Eventually. Assuming it emerges from the deep grass its in.
By which I mean its still, for no obvious reason, two years away, and then its being brought in bit by bit. And as on those roads that are already 20mph the police openly admit they don't enforce the speed limit anyway. I wonder whether these two facts may be linked and that, ultimately, our council is giving itself plenty of time and space to back out.
We are, at present, still getting it though. I approve, but lets be clear about what this is and what it isn't. It IS a great way to make streets safer for those already using them. In an urban area like Cambridge the evidence is clear - this can save lives. Don't fall for the quite outlandish stats that showed there was a rise in casualties in 20mph zones - that completely ignored the massive expansion of 20mph zones. If you go from practically none to quite a lot of such spaces, of course more people will be injured in them. The key comparison is between 20mph and 30mph zones, and the evidence is strong.
But this IS NOT a substitute for good quality cycling provision - while we should support this it must be clear that it is no alternative to segregated, high quality cycling provision, nor should we pander to jumped up, self important local politicians who will spin this as a victory for cycling. It isn't - at best its an attempt to buy us off without giving us any of the road space we need and deserve, at worst it is cynically twisting something we're meant to see as an 'anti-car' news story to imply that it must be 'pro-cyclist' - and we of course know that the two are not synonymous.
The best evidence that this is not meant to help us out comes from the 'major' roads (by Cambridge standards - they'd not be in a large city) excluded from the plan. Milton Road and Histon Road are two such examples.

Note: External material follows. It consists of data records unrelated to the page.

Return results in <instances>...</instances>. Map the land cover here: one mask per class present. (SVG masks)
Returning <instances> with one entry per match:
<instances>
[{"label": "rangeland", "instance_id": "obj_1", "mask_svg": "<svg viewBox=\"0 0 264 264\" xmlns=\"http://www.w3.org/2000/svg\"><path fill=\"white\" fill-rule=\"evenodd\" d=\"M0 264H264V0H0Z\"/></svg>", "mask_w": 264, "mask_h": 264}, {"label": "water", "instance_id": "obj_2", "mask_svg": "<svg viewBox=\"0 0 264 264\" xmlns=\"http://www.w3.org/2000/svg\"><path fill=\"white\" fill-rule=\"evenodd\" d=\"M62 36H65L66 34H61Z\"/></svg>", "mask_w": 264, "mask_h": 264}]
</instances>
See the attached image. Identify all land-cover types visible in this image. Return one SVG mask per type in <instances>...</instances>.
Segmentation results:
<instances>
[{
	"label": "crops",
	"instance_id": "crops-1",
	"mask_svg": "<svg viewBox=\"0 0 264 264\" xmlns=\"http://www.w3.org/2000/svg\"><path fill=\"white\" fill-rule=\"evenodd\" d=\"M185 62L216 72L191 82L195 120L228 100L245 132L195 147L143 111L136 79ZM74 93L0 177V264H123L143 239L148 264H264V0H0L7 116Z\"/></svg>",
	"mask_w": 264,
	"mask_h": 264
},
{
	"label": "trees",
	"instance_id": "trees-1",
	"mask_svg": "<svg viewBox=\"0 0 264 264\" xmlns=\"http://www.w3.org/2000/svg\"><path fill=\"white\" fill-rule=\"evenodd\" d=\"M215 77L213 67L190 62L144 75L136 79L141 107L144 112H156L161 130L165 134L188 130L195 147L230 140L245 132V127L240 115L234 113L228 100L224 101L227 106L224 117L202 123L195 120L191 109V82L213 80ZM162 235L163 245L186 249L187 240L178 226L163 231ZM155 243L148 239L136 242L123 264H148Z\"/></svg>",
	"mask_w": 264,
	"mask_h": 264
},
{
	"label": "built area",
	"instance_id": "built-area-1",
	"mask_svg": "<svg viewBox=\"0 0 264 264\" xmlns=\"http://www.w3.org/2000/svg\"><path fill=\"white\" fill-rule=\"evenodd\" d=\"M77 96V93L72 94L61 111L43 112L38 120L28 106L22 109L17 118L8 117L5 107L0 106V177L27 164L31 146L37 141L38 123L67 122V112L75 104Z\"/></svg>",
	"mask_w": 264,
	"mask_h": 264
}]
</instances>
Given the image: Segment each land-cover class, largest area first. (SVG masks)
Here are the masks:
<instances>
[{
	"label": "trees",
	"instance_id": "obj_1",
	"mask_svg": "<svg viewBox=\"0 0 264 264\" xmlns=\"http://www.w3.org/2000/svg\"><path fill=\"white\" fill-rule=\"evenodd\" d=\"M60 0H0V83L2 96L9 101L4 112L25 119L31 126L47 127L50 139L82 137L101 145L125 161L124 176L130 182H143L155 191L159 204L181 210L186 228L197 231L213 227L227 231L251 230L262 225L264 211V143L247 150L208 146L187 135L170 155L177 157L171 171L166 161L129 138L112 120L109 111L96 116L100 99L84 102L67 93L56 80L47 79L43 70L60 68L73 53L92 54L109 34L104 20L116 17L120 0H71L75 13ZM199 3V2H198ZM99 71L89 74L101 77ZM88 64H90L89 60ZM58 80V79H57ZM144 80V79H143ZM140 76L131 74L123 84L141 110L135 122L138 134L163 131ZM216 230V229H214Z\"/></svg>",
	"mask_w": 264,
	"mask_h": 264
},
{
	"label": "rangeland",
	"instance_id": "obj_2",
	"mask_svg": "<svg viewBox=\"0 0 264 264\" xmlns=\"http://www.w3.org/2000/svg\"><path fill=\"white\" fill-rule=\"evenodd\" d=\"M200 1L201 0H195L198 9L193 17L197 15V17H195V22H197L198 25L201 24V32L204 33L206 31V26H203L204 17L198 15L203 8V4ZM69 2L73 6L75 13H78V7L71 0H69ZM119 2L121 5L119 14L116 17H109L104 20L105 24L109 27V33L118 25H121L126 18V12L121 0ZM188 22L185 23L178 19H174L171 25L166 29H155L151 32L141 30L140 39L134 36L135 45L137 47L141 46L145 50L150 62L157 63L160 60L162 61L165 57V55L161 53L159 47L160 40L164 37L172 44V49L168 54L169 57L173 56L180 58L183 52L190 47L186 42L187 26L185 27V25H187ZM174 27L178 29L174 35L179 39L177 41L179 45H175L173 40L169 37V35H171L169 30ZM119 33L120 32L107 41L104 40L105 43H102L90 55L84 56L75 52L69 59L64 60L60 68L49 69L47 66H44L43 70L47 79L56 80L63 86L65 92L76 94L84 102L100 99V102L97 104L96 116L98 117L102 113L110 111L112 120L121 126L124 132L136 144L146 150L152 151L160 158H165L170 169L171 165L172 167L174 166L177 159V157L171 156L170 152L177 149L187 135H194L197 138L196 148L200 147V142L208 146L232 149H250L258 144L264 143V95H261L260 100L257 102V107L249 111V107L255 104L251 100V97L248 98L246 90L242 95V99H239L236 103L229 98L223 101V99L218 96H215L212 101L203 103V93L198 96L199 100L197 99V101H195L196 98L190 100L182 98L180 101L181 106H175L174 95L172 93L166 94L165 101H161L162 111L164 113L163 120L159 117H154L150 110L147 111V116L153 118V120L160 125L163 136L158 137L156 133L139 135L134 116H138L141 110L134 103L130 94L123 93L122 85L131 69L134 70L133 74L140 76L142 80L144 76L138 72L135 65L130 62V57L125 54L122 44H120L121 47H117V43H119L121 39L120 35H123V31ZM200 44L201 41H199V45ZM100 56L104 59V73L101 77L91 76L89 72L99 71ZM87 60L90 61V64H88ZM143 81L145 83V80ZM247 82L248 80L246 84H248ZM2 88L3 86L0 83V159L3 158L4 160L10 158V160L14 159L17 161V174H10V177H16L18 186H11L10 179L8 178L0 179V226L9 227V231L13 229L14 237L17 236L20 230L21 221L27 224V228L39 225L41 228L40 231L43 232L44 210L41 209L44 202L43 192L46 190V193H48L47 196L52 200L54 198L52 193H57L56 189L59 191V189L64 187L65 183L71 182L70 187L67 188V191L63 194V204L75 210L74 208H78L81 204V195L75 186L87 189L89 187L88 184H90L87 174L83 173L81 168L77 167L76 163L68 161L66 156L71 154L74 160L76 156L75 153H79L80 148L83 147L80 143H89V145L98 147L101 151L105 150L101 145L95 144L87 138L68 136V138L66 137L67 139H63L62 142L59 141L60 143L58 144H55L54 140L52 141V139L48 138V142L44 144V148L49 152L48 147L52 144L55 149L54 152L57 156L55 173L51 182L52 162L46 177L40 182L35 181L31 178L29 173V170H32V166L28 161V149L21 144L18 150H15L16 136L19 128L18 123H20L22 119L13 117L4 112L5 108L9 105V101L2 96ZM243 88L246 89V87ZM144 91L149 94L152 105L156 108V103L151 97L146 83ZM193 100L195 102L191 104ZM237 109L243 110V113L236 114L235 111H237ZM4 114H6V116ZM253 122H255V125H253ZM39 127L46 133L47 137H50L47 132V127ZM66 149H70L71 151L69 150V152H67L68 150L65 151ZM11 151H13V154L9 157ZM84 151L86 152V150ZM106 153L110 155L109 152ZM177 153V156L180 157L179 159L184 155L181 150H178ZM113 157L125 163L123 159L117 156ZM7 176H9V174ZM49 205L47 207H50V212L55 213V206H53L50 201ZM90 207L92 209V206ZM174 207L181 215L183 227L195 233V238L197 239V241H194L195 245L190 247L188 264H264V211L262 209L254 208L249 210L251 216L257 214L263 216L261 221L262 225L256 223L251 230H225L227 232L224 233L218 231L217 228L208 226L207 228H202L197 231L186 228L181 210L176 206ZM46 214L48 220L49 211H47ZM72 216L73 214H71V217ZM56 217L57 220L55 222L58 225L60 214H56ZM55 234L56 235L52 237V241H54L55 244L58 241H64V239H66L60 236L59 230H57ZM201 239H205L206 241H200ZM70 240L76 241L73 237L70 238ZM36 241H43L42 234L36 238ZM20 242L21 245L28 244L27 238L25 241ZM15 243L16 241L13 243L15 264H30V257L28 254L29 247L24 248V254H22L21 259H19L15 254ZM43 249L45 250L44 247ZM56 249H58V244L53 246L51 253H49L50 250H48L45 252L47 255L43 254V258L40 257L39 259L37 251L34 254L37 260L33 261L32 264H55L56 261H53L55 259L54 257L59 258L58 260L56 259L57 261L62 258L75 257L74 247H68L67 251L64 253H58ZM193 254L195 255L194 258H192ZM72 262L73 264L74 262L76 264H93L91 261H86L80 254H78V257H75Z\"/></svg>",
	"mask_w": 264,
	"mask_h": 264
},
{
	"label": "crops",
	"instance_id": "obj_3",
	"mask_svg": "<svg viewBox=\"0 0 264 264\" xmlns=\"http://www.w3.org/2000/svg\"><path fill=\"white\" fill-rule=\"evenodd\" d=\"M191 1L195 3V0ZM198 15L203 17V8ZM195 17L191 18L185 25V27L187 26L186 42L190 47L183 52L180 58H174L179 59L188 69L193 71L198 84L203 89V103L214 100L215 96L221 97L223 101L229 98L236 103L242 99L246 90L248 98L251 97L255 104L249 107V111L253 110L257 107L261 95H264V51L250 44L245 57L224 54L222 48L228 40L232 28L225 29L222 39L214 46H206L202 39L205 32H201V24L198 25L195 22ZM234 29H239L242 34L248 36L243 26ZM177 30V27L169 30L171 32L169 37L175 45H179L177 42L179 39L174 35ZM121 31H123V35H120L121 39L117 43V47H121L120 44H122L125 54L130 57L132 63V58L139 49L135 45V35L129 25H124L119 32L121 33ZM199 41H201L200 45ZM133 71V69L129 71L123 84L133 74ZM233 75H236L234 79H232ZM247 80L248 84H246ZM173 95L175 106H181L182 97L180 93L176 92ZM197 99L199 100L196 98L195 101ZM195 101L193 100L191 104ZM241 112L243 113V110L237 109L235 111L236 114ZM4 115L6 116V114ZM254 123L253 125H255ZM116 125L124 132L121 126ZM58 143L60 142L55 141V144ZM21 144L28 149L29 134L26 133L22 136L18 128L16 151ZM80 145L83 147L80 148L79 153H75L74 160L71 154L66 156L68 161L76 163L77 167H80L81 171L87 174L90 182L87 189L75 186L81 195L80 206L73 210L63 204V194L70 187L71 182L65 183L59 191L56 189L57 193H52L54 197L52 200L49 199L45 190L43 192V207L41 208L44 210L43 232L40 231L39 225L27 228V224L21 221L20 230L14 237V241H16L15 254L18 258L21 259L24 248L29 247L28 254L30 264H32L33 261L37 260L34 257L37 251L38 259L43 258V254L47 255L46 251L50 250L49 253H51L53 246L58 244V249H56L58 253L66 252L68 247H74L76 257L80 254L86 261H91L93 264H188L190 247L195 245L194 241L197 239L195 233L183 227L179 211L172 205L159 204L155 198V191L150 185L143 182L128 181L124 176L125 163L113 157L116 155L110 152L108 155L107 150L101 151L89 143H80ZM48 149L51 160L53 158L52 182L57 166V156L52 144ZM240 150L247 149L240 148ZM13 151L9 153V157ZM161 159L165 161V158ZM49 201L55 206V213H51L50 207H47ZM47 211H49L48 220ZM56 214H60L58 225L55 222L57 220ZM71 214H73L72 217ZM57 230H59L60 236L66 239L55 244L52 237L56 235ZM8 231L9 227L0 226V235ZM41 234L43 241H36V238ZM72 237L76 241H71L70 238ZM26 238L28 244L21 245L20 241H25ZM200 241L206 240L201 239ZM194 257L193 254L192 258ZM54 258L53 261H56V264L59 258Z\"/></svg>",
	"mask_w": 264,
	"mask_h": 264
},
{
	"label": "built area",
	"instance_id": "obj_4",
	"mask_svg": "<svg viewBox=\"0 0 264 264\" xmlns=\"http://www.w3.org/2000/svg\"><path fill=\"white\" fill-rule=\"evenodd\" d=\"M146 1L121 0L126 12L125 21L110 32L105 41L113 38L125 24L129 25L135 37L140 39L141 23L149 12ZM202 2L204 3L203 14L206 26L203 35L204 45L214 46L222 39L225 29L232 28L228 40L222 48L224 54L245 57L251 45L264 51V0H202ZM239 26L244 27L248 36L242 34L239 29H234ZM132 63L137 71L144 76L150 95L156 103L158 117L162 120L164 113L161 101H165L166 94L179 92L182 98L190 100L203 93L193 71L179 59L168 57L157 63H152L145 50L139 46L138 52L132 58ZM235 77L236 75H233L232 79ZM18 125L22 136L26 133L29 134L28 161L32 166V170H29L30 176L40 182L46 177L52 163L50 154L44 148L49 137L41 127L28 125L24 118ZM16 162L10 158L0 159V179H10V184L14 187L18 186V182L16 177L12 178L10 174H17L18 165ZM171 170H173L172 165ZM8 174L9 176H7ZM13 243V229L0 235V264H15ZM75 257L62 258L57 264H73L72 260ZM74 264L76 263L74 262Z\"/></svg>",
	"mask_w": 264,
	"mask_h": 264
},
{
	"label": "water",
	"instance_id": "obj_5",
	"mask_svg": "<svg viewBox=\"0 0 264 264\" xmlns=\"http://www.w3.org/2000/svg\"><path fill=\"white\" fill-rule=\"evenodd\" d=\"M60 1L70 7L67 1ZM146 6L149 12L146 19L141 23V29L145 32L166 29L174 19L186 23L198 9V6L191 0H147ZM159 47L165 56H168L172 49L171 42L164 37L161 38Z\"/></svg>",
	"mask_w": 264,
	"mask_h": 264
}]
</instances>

Histon Road is home to a tremendously hostile sub-1m wide cycle lane, and Milton Road we know is a particular bogey with local cyclists who are bullied on to a bad shared use facility and then hassled by the Police who don't know where this facility ends any better than the cyclists do. Coming from the North of the City these two roads are the major access routes that cyclist will still have to use if they are commuting or coming to the city for liesure, and this proposal specifically excludes those key cling routes. This, quite obviously, makes no sense.
Looking at Google Maps I see that its about 2.5km from the Science Park to Mitchams Corner - or in other words there's a mile and a half of Milton Rod in Cambridge. At 30mph all the way, including the roundabouts, traffic lights etc. a car would cover that in three minutes. At 20mph it would take four and a half minutes. But of course you can't 'do the speed limit' all the way down - add on 30 seconds for the lights at Arbury Road (I'm being optimistic...), another 30 seconds at the roundabout, another 30 seconds at Gilbert Road (I know, this is the best run down Milton Road you've ever heard of...), lets assume one of the pedestrian crossings stop you or it takes some time at the Science Park, thats another 2 minutes in total. Then there's acceleration time... The most super-optimistic calculation shows you could save a minute and a half on a journey of six and a half minutes, almost certainly when you factor in time to reach the speed limit and you're down to saving well under a minute. And for that, we're sacrificing any improvement in cyclist and pedestrian safety on the routes into and out of Cambridge.
Make no mistake, this is NOT the act of a City Council dedicated to making the city a safe place for pedestrians - Milton Road and Histon Road are lined with homes, pubs, shops, side roads leading to schools, doctors surgeries... These are not main arterial roads, they're suburban roads full of homes that people should feel safe coming and going from. And they're the routes that people other than motorists MUST use to get to the City - bridges over the A14 restrict us to such routes, its all we've got. And we're saying that this 20mph zone is meant to be for cyclists and pedestrians? Thats rubbish.
So welcome this initiative if you like. But keep the pressure up for real improvements for cyclists.